Conceptually, CC can be thought of as a hybrid between membership rewards points, a financial currency (which can be spent) and equity (giving everyone a financial stake in the community’s success).
You earn CC by helping the fellow community members — and the community as a whole — with their projects and goals. You can also purchase CC via a monthly subscription, or by making a one time contribution of equity (in your startup for instance).
Equity and cash contributions become the economic “backing” of CC, so that in the future you may earn dividends on your CC holdings, and also exchange your CC for cash.
For an economy to thrive and be sustainable, the inflation rate of its currency should roughly match the actual growth rate of the economy. When governments print too much money too quickly they end up with hyperinflation (c.f. Greece, Turkey, Brazil). When money supply does not keep up with growth, the currency tends to be hoarded rather than circulated (this is why gold is a poor currency, and also Bitcoin due to its fixed money supply).
Unlike the broader economy which tends to grow slowly (roughly 4% per year), startups and small business return over 30% annualized cash on cash to investors. This doesn’t account for the job creation and other value created. It would therefore be reasonable to assume somewhere around a 60% true annual growth rate for an economy backed by startup equity combined with radical collaboration. This assumption is backed up by circumstantial data from IRR data of startup accelerators and incubators.
Therefore, the key to sustainability and resilience for CC is to regulate inflation to fall between 30% to 60% per year. This is accomplished by ratcheting up issuance rates on the low end (i.e. incentivizing greater collaboration), and imposing demurrage on the high end (thus stimulating internal spending and and redemption).
Whenever CC is redeemed for cash, it is taken out of circulation, however there is no “sovereign debt”; when the treasury runs dry, there is no more redemption until it is replenished through cash subscription. In essence we’ve replaced treasury bills with “treasury equity”.
The integrity of the internal CC economy is maintained by restricting transfers of CC to other members of the community, rather than allow for “foreign exchange” markets like most cryptocurrencies seek. Membership is controlled at the community level to make sure antisocial behavior and freeriders do not become commonplace.

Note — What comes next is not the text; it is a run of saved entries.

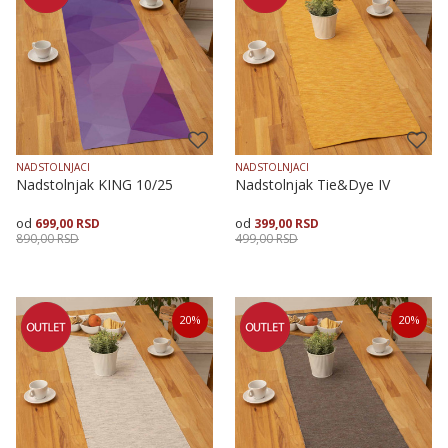
NADSTOLNJACI
NADSTOLNJACI
Nadstolnjak KING 10/25
Nadstolnjak Tie&Dye IV
699,00
RSD
399,00
RSD
890,00
RSD
499,00
RSD
Dodaj u korpu
Veličina
Dodaj u korpu
20
%
20
%
35X135
50X90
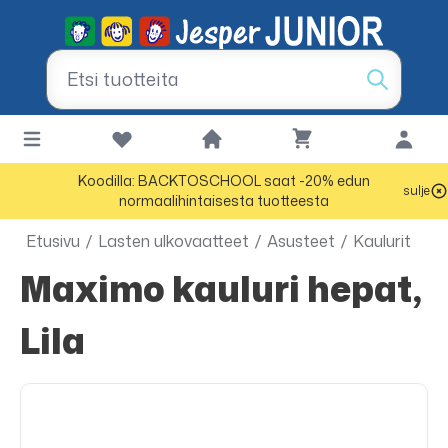
Koodilla: BACKTOSCHOOL saat -20% edun
sulje
normaalihintaisesta tuotteesta
Etusivu
/
Lasten ulkovaatteet
/
Asusteet
/
Kaulurit
Maximo kauluri hepat,
Lila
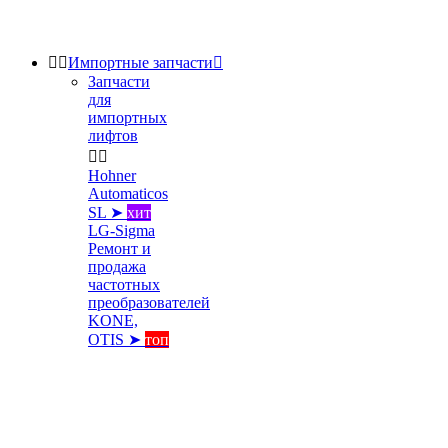


Импортные запчасти

Запчасти
для
импортных
лифтов


Hohner
Automaticos
SL ➤
хит
LG-Sigma
Ремонт и
продажа
частотных
преобразователей
KONE,
OTIS ➤
топ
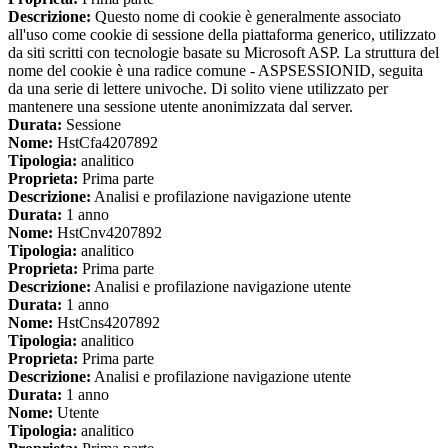
Descrizione:
Questo nome di cookie è generalmente associato
all'uso come cookie di sessione della piattaforma generico, utilizzato
da siti scritti con tecnologie basate su Microsoft ASP. La struttura del
nome del cookie è una radice comune - ASPSESSIONID, seguita
da una serie di lettere univoche. Di solito viene utilizzato per
mantenere una sessione utente anonimizzata dal server.
Durata:
Sessione
Nome:
HstCfa4207892
Tipologia:
analitico
Proprieta:
Prima parte
Descrizione:
Analisi e profilazione navigazione utente
Durata:
1 anno
Nome:
HstCnv4207892
Tipologia:
analitico
Proprieta:
Prima parte
Descrizione:
Analisi e profilazione navigazione utente
Durata:
1 anno
Nome:
HstCns4207892
Tipologia:
analitico
Proprieta:
Prima parte
Descrizione:
Analisi e profilazione navigazione utente
Durata:
1 anno
Nome:
Utente
Tipologia:
analitico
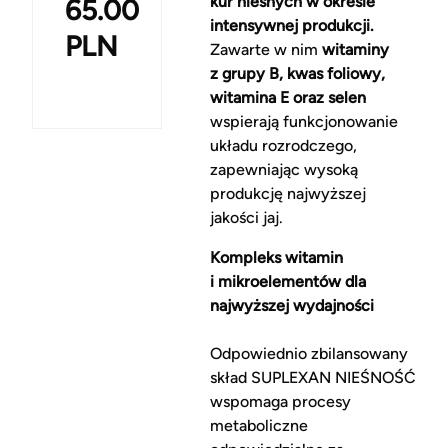
kur nieśnych w okresie
65.00
intensywnej produkcji.
PLN
Zawarte w nim
witaminy
z grupy B, kwas foliowy,
witamina E oraz selen
wspierają funkcjonowanie
układu rozrodczego,
zapewniając wysoką
produkcję najwyższej
jakości jaj.
Kompleks witamin
i mikroelementów dla
najwyższej wydajności
Odpowiednio zbilansowany
skład SUPLEXAN NIEŚNOŚĆ
wspomaga procesy
metaboliczne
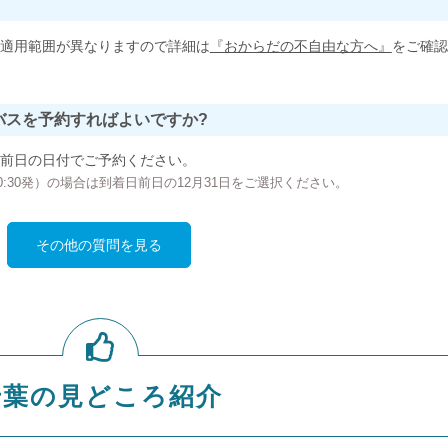
適用範囲が異なりますので詳細は
『おからだの不自由な方へ』
をご確認
バスを予約すればよいですか?
前日の日付でご予約ください。
の00:30発）の場合は到着日前日の12月31日をご選択ください。
その他の質問を見る
千葉の見どころ紹介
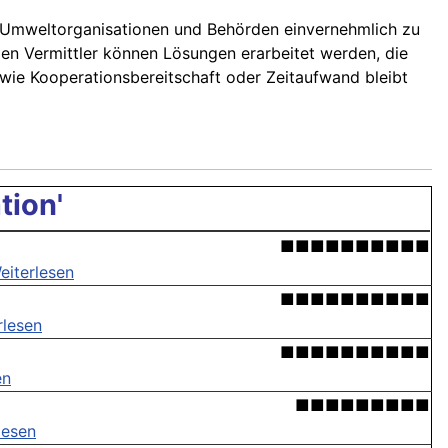
, Umweltorganisationen und Behörden einvernehmlich zu
en Vermittler können Lösungen erarbeitet werden, die
wie Kooperationsbereitschaft oder Zeitaufwand bleibt
tion'
■■■■■■■■■■
eiterlesen
■■■■■■■■■■
rlesen
■■■■■■■■■■
en
■■■■■■■■■
lesen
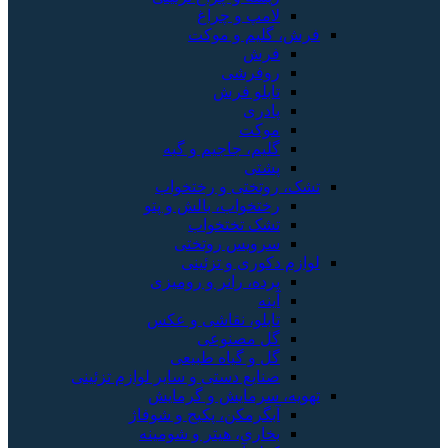
لامپ و چراغ
فرش، گلیم و موکت
فرش
روفرشی
تابلو فرش
پادری
موکت
گلیم، جاجیم و گبه
پشتی
تشک، روتختی و رختخواب
رختخواب، بالش و پتو
تشک تختخواب
سرویس روتختی
لوازم دکوری و تزئینی
پرده، رانر و رومیزی
آینه
تابلو، نقاشی و عکس
گل مصنوعی
گل و گیاه طبیعی
صنایع دستی و سایر لوازم تزئینی
تهویه، سرمایش و گرمایش
آبگرمکن، پکیج و شوفاژ
بخاری، هیتر و شومینه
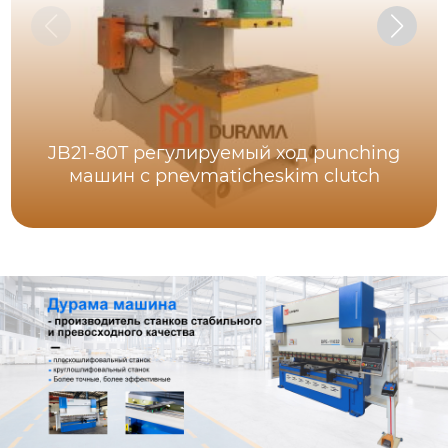
JB21-80T регулируемый ход punching
машин с pnevmaticheskim clutch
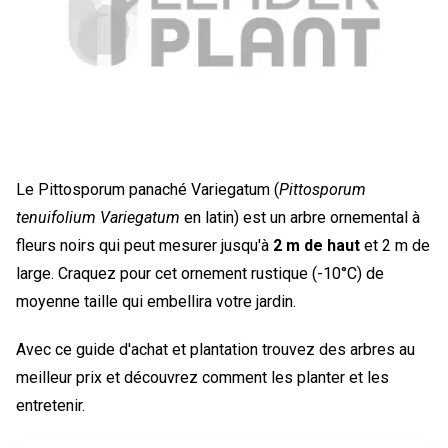
Le Pittosporum panaché Variegatum (
Pittosporum
tenuifolium Variegatum
en latin) est un arbre ornemental à
fleurs noirs qui peut mesurer jusqu'à
2 m de haut
et 2 m de
large. Craquez pour cet ornement rustique (-10°C) de
moyenne taille qui embellira votre jardin.
Avec ce guide d'achat et plantation trouvez des arbres au
meilleur prix et découvrez comment les planter et les
entretenir.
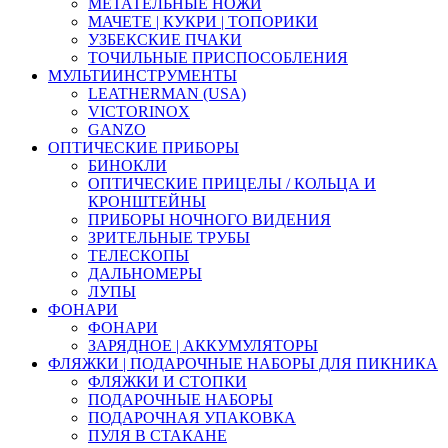
МЕТАТЕЛЬНЫЕ НОЖИ
МАЧЕТЕ | КУКРИ | ТОПОРИКИ
УЗБЕКСКИЕ ПЧАКИ
ТОЧИЛЬНЫЕ ПРИСПОСОБЛЕНИЯ
МУЛЬТИИНСТРУМЕНТЫ
LEATHERMAN (USA)
VICTORINOX
GANZO
ОПТИЧЕСКИЕ ПРИБОРЫ
БИНОКЛИ
ОПТИЧЕСКИЕ ПРИЦЕЛЫ / КОЛЬЦА И
КРОНШТЕЙНЫ
ПРИБОРЫ НОЧНОГО ВИДЕНИЯ
ЗРИТЕЛЬНЫЕ ТРУБЫ
ТЕЛЕСКОПЫ
ДАЛЬНОМЕРЫ
ЛУПЫ
ФОНАРИ
ФОНАРИ
ЗАРЯДНОЕ | АККУМУЛЯТОРЫ
ФЛЯЖКИ | ПОДАРОЧНЫЕ НАБОРЫ ДЛЯ ПИКНИКА
ФЛЯЖКИ И СТОПКИ
ПОДАРОЧНЫЕ НАБОРЫ
ПОДАРОЧНАЯ УПАКОВКА
ПУЛЯ В СТАКАНЕ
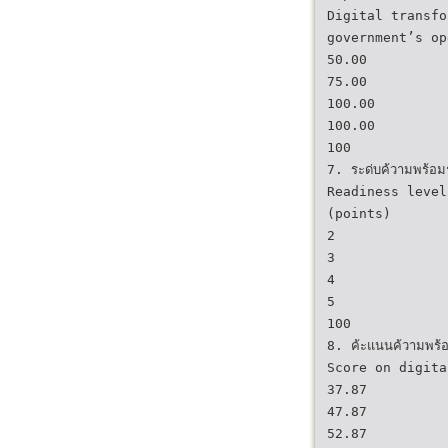
Digital transfo
government’s op
50.00
75.00
100.00
100.00
100
7. ระด่บค้วามพร้อม
Readiness level
(points)
2
3
4
5
100
8. ค้ะแนนค้วามพร้อ
Score on digita
37.87
47.87
52.87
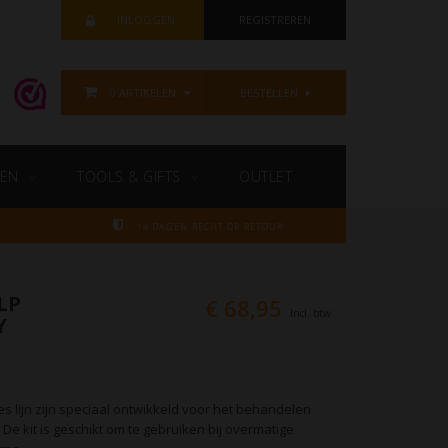
INLOGGEN
REGISTREREN
0 ARTIKELEN
BESTELLEN
EN
TOOLS & GIFTS
OUTLET
14 DAGEN RECHT OP RETOUR
LP
€ 68,95
Incl. btw
Y
s lijn zijn speciaal ontwikkeld voor het behandelen
e kit is geschikt om te gebruiken bij overmatige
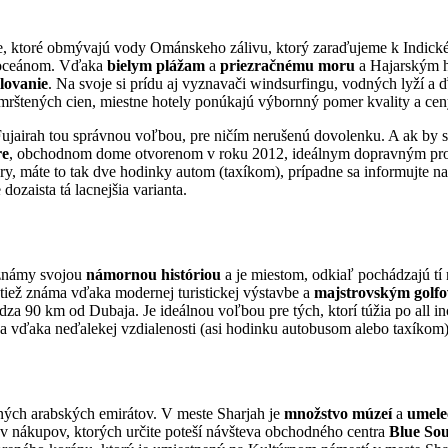
e, ktoré obmývajú vody Ománskeho zálivu, ktorý zaraďujeme k Indické
m oceánom. Vďaka
bielym plážam
a
priezračnému moru
a Hajarským h
lovanie
. Na svoje si prídu aj vyznavači windsurfingu, vodných lyží a 
remrštených cien, miestne hotely ponúkajú výbornný pomer kvality a ce
 Fujairah tou správnou voľbou, pre ničím nerušenú dovolenku. A ak by s
re
, obchodnom dome otvorenom v roku 2012, ideálnym dopravným prostr
, máte to tak dve hodinky autom (taxíkom), prípadne sa informujte na 
ozaista tá lacnejšia varianta.
 známy svojou
námornou históriou
a je miestom, odkiaľ pochádzajú tí 
e tiež známa vďaka modernej turistickej výstavbe a
majstrovským golf
za 90 km od Dubaja. Je ideálnou voľbou pre tých, ktorí túžia po all i
h a vďaka neďalekej vzdialenosti (asi hodinku autobusom alebo taxíko
ných arabských emirátov. V meste Sharjah je
množstvo múzeí
a
umele
v nákupov, ktorých určite poteší návšteva obchodného centra
Blue So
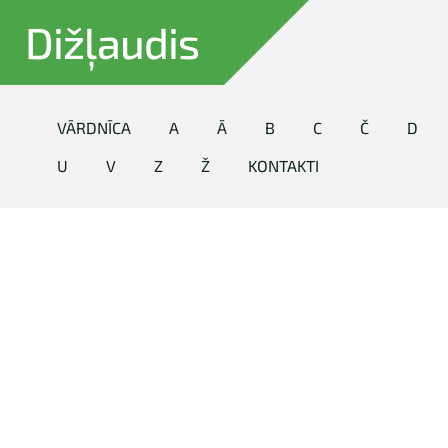
Dižļaudis
VĀRDNĪCA
A
Ā
B
C
Č
D
U
V
Z
Ž
KONTAKTI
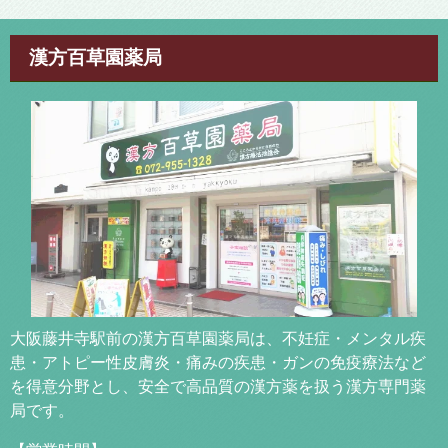
漢方百草園薬局
大阪藤井寺駅前の漢方百草園薬局は、不妊症・メンタル疾
患・アトピー性皮膚炎・痛みの疾患・ガンの免疫療法など
を得意分野とし、安全で高品質の漢方薬を扱う漢方専門薬
局です。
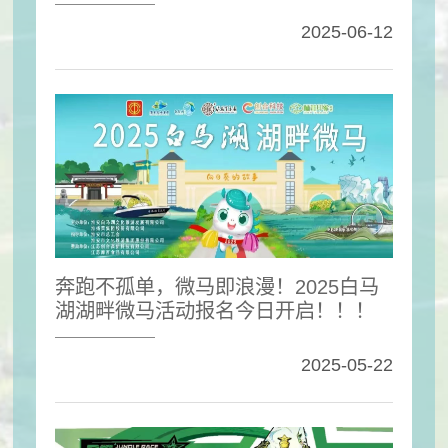
2025-06-12
奔跑不孤单，微马即浪漫！2025白马
湖湖畔微马活动报名今日开启！！！
2025-05-22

Although it is explicitly noted that a certain amount of “behavioral diversity” is important, as it serves as herd immunity and make the overall system more resilient.
The smart contracts necessary for CC may be easily programmed on Agoric with their front end interface on Slack, email and other community/social platforms.
One of the advantages of blockchain technology is that it can be used to enforce policies which are costly for traditional bureaucracies and unstructured communities to enforce. For example, if the CC system detects evidence of collusion (or otherwise gaming the system) members can be automatically issued warnings, have certain privileges revoked for a time (i.e. be put “on probation”), and ultimately bad actors are flagged to the community who may decide to ostracize them from collaboration or kick them out entirely.